Into the cinema on Shaftesbury Avenue. Darkness.
Erik’s tall silhouette by the window in the Savoy, rain outside.
The English shoemaker was so different from what I had expected. Bald head, dirty suit jacket, face like a Cossack. Above his desk he has a framed picture of Margot. I could hardly breathe in the factory, stink of cow hides and buckets of glue. But his work is glorious. He spent hours preparing the shoes, meticulously going over every detail. Simply slipping the shoes onto my feet seemed to give a new energy.
(The maker on Kaznacheiskaya could learn a thing or two.)
Afterwards in the dressing room, a light burned out in the row of bulbs above Margot’s mirror. She came to my door, knocked a couple of times and grew frantic when I didn’t answer. Rudi, dear, make a wish! (She is very superstitious. Sometimes she catches an eyelash that has fallen on her cheek or a petal from a vase, and she is convinced this will affect everything.)

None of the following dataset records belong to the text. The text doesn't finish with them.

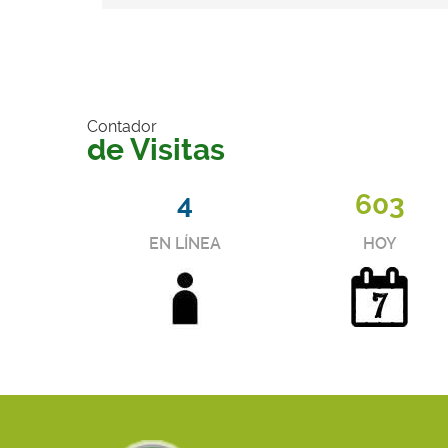
Contador
de Visitas
4
603
EN LÍNEA
HOY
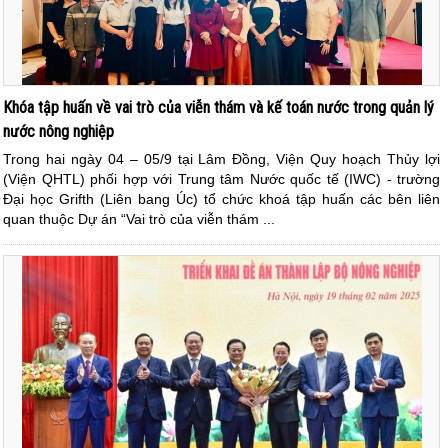
Khóa tập huấn về vai trò của viễn thám và kế toán nước trong quản lý
nước nông nghiệp
Trong hai ngày 04 – 05/9 tại Lâm Đồng, Viện Quy hoạch Thủy lợi
(Viện QHTL) phối hợp với Trung tâm Nước quốc tế (IWC) - trường
Đại học Grifth (Liên bang Úc) tổ chức khoá tập huấn các bên liên
quan thuộc Dự án “Vai trò của viễn thám ...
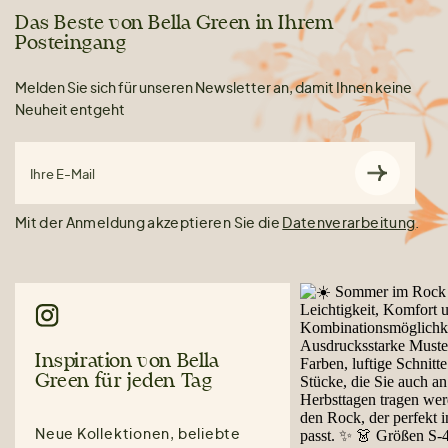
Das Beste von Bella Green in Ihrem
Posteingang
Melden Sie sich für unseren Newsletter an, damit Ihnen keine
Neuheit entgeht
Ihre E-Mail
Mit der Anmeldung akzeptieren Sie die
Datenverarbeitung
.
Inspiration von Bella
Green für jeden Tag
Neue Kollektionen, beliebte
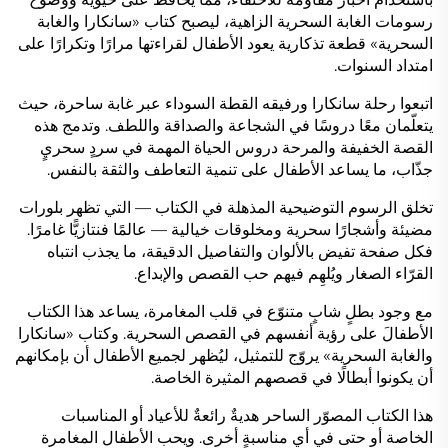
رسومات الغابة السحرية الزاهية، ليصبح كتاب «سانكارا والغابة
السحرية» قطعة تذكارية يعود الأطفال لقراءتها مرارًا وتكرارًا على
امتداد السنوات.
اتبعوا رحلة سانكارا ورفيقه القطة السوداء عبر غابة ساحرة، حيث
يتعلّمان معًا دروسًا في الشجاعة والصداقة واللطف. وتدمج هذه
القصة الخفيفة والمرحة دروس الحياة المهمة في سردٍ سحريٍ
جذّاب، ما يساعد الأطفال على تنمية التعاطف والثقة بالنفس.
تخلق الرسوم التوضيحية المذهلة في الكتاب — التي تظهر بلورات
مضيئة وأشجارًا سحرية ومخلوقات خيالية — عالمًا فنتازيًّا غامرًا.
فكل صفحة تفيض بالألوان والتفاصيل الدقيقة، ما يجذب انتباه
القرّاء الصغار ويُلهِم فيهم حب القصص والإبداع.
مع وجود بطلٍ شابٍ متنوّع في قلب المغامرة، يساعد هذا الكتاب
الأطفالَ على رؤية أنفسهم في القصص السحرية. وكتاب «سانكارا
والغابة السحرية» يروّج للتمثيل، ليُظهر لجميع الأطفال أن بإمكانهم
أن يكونوا أبطالًا في قصصهم المثيرة الخاصة.
هذا الكتاب المصوّر الساحر هديةٌ رائعةٌ للأعياد أو المناسبات
الخاصة أو حتى في أي مناسبةٍ أخرى. ويحب الأطفال المغامرة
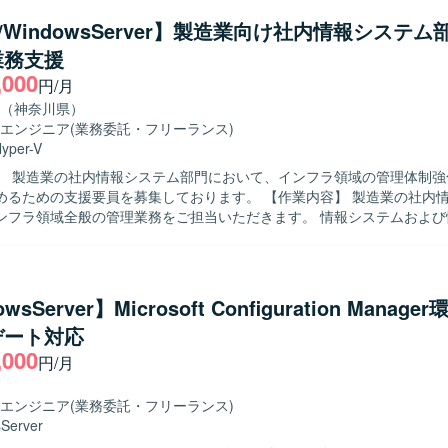
トにおけるシステム運用上の課題・問題を抽出し、運用改善策の検討お
ux/WindowsServer】製造業向け社内情報システ
きます。 vSphereを用いた仮想基盤の設計・構築・運用・保守を行い、We
業務支援
ルウェアを含めた基盤更改に対応していただきます。 Ansibleなどの自
,000
バ構築や設定作業の効率化を検討・設計・実装していただきます。 【求める人物
円/月
的に課題を発見し、関係者と連携しながら改善を推進していただける方を
（神奈川県）
ムリーダーとしてメンバーを取りまとめ、報告・連絡・相談を適切に行い
エンジニア
(業務委託・フリーランス)
る方を歓迎いたします。 複数のミドルウェアやインフラ技術に対して学
yper-V
術や仕組みの導入に前向きに取り組んでいただける方が望ましいです。 【ポジ
】 製造業の社内情報システム部門において、インフラ領域の管理体制強
】 大規模な顧客・料金管理システムのインフラ全体に関わることができ
の支援要員を募集しております。 【作業内容】 製造業の社内情報システム
ミドルウェア、運用改善まで幅広い経験を積むことができます。 リーダ
ンフラ領域全般の管理業務をご担当いただきます。 情報システムおよび
計・構築だけでなく改善推進やメンバーの牽引など上流から関与できる
務に携わっていただきます。 運用・保守に関する管理業務を行っていた
つながる環境です。 vSphereやWeblogic、Ansibleなどの技術を実
s/Linuxサーバの構築および保守を行っていただきます。 無線LAN、WAN、
での専門性を高めていただけます。 【開発環境】 Linux(RHEL8)および
ークの構築および保守をご対応いただきます。 L2/L3、VLAN、冗長化
Server(Ver2016)のオンプレ環境上でvSphere6.5を利用した仮想基盤
ワーク設計をご担当いただきます。 VMware/Hyper-Vを用いた仮想
ミドルウェアとしてApache、Tomcat、Weblogic ver14、IIS、SVF、Ta
wsServer】Microsoft Configuration Manage
だきます。 Active DirectoryやAzure ADなどの認証基盤設計をご
ます。 監視にはHinemosやJP1を使用し、TrendMicro関連製品によ
デート対応
/DHCP/ファイルサーバなどの基盤システム刷新に携わっていただきます
ております。 データベースはExadata上のOracle Rac 19cを利用し
,000
アクセス制御、脆弱性対応などのセキュリティ対策の維持・強化を行っ
の一部でAnsibleを活用しております。
円/月
ンダーコントロール、要件定義、進捗管理などのマネジメント業務を行っ
Eチームのメンバー管理および業務推進を行っていただきます。 【求める人物像】
エンジニア
(業務委託・フリーランス)
般に幅広く携わることに意欲があり、サーバやネットワークの要件定義
Server
体的に推進いただける方を求めております。 ベンダーや業務部門とのコ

In Edinburgh the snow came down, brought me back to Leningrad.
Clarinda and Oscar (under a pseudonym) are writing the account of my defection for a publishing house, which is altogether ridiculous but the only thing that interests people. They say it will sell books, that readers want to know what happened, how I defected, blah blah blah. (I can’t even remember the date, July 17 perhaps, who cares?) But I will cooperate and rattle on about freedom.
Their Kensington home is spacious and warm and they invited me to stay a month or two. She promised to wash my clothes, cook meals, look after me, why not? It costs nothing and she’s more cultured than a slave.
In the afternoons they like to listen to dramas on the radio, so very English. They make tea and scones, light a fire. I lie on the bearskin rug. At night they put more wood on the fire and make hot chocolate. Clarinda loves to listen to me play the piano. She says I am brilliant (which is quite a lie, even for her). Perhaps I am getting better, but how I wish I could stretch my fingers farther. To be my own orchestra.